Ranger will deconstruct the money graph, to wit:
"Terrorists can attack anywhere, anytime – the threat is real. Over the recent months the continued threats on social media from the Islamic State of Iraq and The Levant (ISIL; also commonly referred to as ISIS) and their influence on domestic extremists demonstrates the lengths that terrorist groups take to threaten our nation and our military communities. ISIL has also expanded their tactics to include cyber-attacks and attempts to exploit private and sensitive information of our military personnel and their families. These risks pertain directly to Retired Soldiers, just as they do the entire Army community."
A sophomore creative writing undergrad would recognize the weakness presented here as fact, courtesy the United States Army. The breakdown begins with opening statement: "Terrorists can attack anywhere, anytime."
Is that true? Can you think of somewhere they could not? How about a nuclear (surety) weapons storage area, the protection of which is the job of the Army, after all. So, no -- not anywhere; check one.

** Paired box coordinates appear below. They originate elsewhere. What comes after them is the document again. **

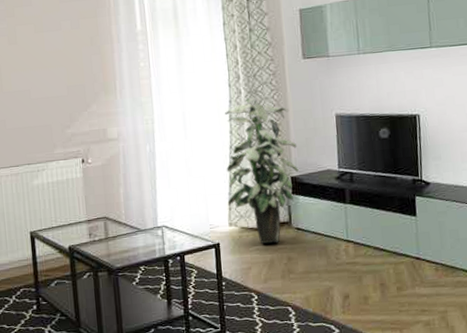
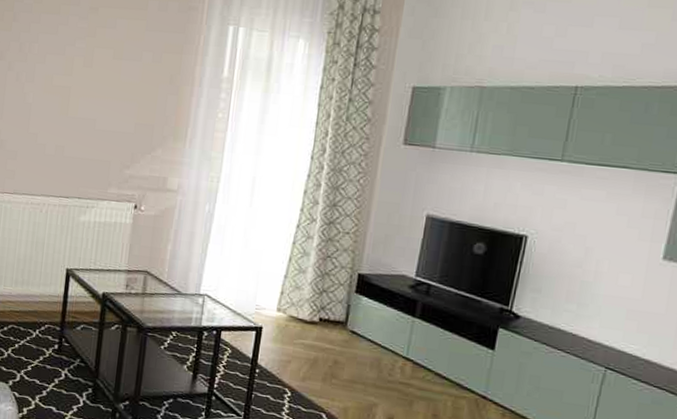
indoor plant: present [225,97,299,244] -> none [280,175,374,341]

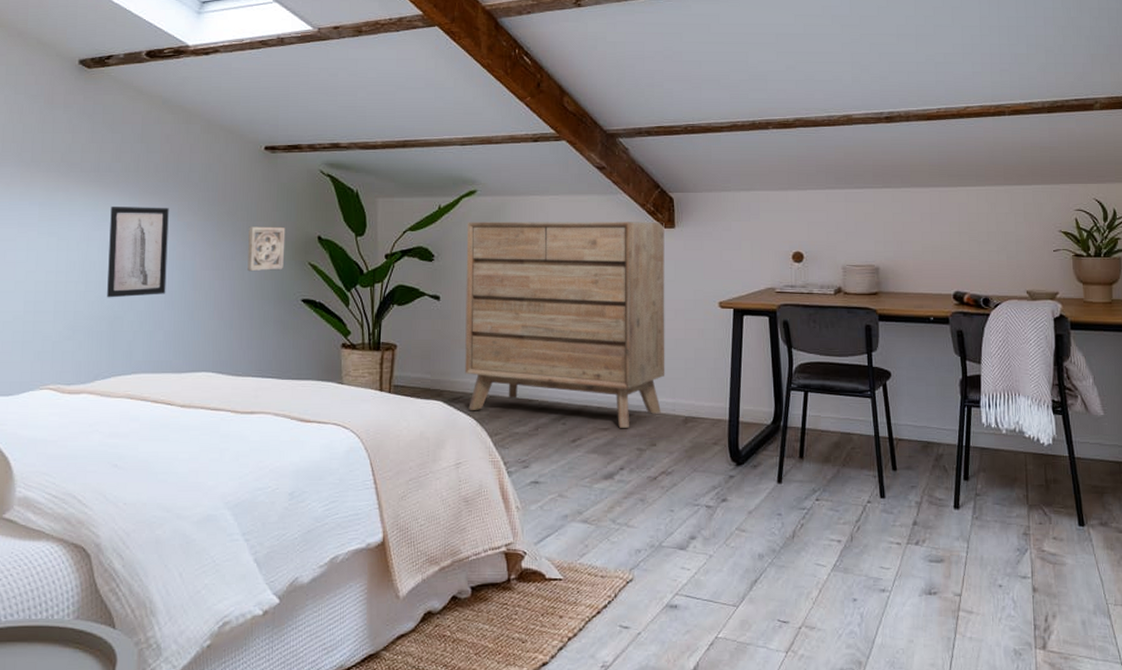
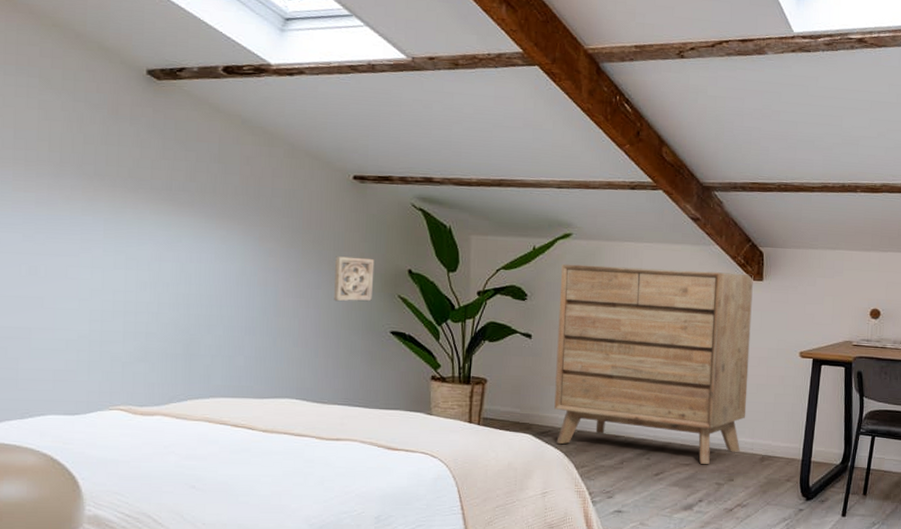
wall art: present [107,207,169,298] -> none [182,228,249,321]

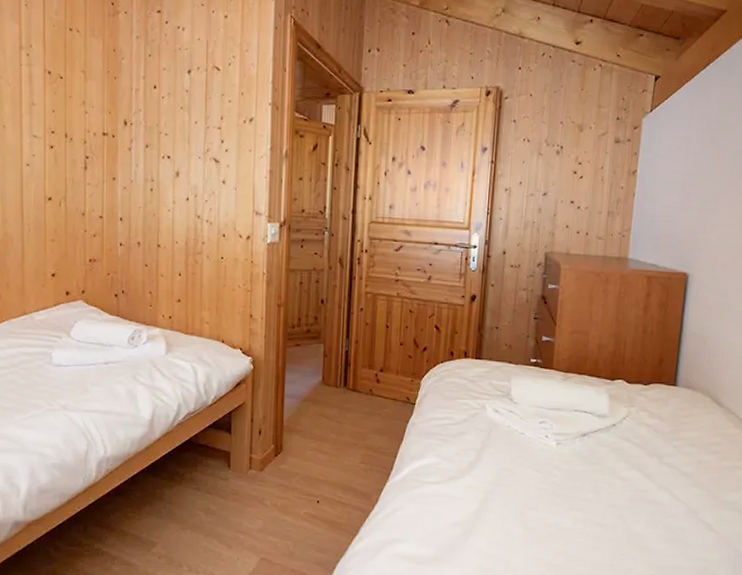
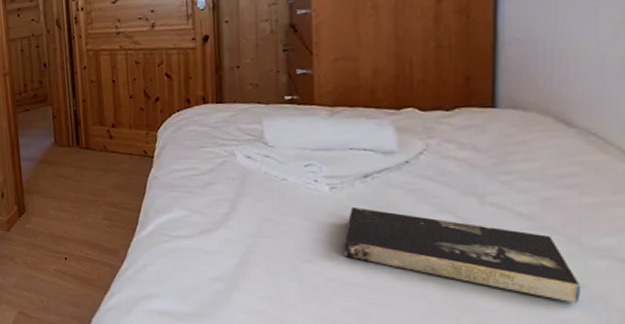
book: none [561,462,715,545] -> present [344,207,580,303]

Next: "(T)he continued threats on social media from the Islamic State of Iraq and The Levant (ISIL; also commonly referred to as ISIS) . . . demonstrates the lengths that terrorist groups take to threaten our nation and our military communities." OK -- "social media threats" -- certainly is not a nice thing to do. We call such people "trolls", and what they do is BULLYING. When they act on their threats, they become criminals.
Bullying certainly has its own corrosive quality, but do WE need to be "always ready, always alert"? Maybe we could just farm out that set of feelings over to the people paid to monitor such transmissions on a daily basis. That IS what they are paid for, after all, and it would cut down on our psychotherapy bills and Unisom consumption, something that would be good for an overworked, over-stressed population, no?
Aren't Terrorists a Level One threat? If they are out "to exploit private and sensitive information of our military personnel and their families," and "(T)hese risks pertain directly to Retired Soldiers, just as they do the entire Army community," tell us what these tactics entail so that we might be proactive about it. Instead we are fed a vague miasma of fear, riding on the tails of the aura created around terror groups.
Further: the piece is predicated on a falsehood: ISIL is not a terror organization. IS has a military chain of command, their members wear uniforms, carry weapons and attack military targets. They do not conform to the international laws of war.
The last fact does not render them terrorists, but rather War Criminals. Possibly they could be convicted under "crimes against humanity", but the evidence favors war criminal prosecution. A paragraph full of lies and half-truths, courtesy your U.S. Army.
You can sleep well, tonight, despite the fact that rough men stand ready to scare you witless.